## THE PROBLEM
Please extract every line of text from each listing below, copying each line verbatim and in its original order.

## AVAILABLE RECORDS
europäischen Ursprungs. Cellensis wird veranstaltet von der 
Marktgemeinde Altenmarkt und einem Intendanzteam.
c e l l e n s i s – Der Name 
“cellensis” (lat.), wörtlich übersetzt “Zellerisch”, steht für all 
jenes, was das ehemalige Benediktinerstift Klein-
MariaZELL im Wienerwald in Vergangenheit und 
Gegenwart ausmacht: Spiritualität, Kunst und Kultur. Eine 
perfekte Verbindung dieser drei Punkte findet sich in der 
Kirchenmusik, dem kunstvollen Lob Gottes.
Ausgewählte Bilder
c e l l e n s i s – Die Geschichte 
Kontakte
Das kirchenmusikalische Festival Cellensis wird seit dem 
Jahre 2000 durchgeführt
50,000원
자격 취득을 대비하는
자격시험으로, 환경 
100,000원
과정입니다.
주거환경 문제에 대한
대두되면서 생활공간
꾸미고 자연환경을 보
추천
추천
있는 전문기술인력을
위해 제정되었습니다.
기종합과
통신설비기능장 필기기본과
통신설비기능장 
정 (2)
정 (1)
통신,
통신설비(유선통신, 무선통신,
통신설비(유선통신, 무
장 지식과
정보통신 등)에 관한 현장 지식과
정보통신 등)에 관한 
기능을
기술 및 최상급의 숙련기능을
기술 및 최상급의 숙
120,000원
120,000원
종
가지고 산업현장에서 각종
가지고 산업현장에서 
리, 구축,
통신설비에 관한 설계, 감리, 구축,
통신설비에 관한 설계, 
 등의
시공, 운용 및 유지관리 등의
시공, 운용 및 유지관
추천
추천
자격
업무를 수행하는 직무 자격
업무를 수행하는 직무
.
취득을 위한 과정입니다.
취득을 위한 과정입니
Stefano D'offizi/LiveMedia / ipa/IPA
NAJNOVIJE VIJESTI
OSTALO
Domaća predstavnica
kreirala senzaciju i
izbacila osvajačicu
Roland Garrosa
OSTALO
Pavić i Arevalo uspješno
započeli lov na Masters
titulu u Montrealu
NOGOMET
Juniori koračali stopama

## WRITTEN RESPONSE
europäischen Ursprungs. Cellensis wird veranstaltet von der 
Marktgemeinde Altenmarkt und einem Intendanzteam.
c e l l e n s i s – Der Name 
“cellensis” (lat.), wörtlich übersetzt “Zellerisch”, steht für all 
jenes, was das ehemalige Benediktinerstift Klein-
MariaZELL im Wienerwald in Vergangenheit und 
Gegenwart ausmacht: Spiritualität, Kunst und Kultur. Eine 
perfekte Verbindung dieser drei Punkte findet sich in der 
Kirchenmusik, dem kunstvollen Lob Gottes.
Ausgewählte Bilder
c e l l e n s i s – Die Geschichte 
Kontakte
Das kirchenmusikalische Festival Cellensis wird seit dem 
Jahre 2000 durchgeführt
50,000원
자격 취득을 대비하는
자격시험으로, 환경 
100,000원
과정입니다.
주거환경 문제에 대한
대두되면서 생활공간
꾸미고 자연환경을 보
추천
추천
있는 전문기술인력을
위해 제정되었습니다.
기종합과
통신설비기능장 필기기본과
통신설비기능장 
정 (2)
정 (1)
통신,
통신설비(유선통신, 무선통신,
통신설비(유선통신, 무
장 지식과
정보통신 등)에 관한 현장 지식과
정보통신 등)에 관한 
기능을
기술 및 최상급의 숙련기능을
기술 및 최상급의 숙
120,000원
120,000원
종
가지고 산업현장에서 각종
가지고 산업현장에서 
리, 구축,
통신설비에 관한 설계, 감리, 구축,
통신설비에 관한 설계, 
 등의
시공, 운용 및 유지관리 등의
시공, 운용 및 유지관
추천
추천
자격
업무를 수행하는 직무 자격
업무를 수행하는 직무
.
취득을 위한 과정입니다.
취득을 위한 과정입니
Stefano D'offizi/LiveMedia / ipa/IPA
NAJNOVIJE VIJESTI
OSTALO
Domaća predstavnica
kreirala senzaciju i
izbacila osvajačicu
Roland Garrosa
OSTALO
Pavić i Arevalo uspješno
započeli lov na Masters
titulu u Montrealu
NOGOMET
Juniori koračali stopama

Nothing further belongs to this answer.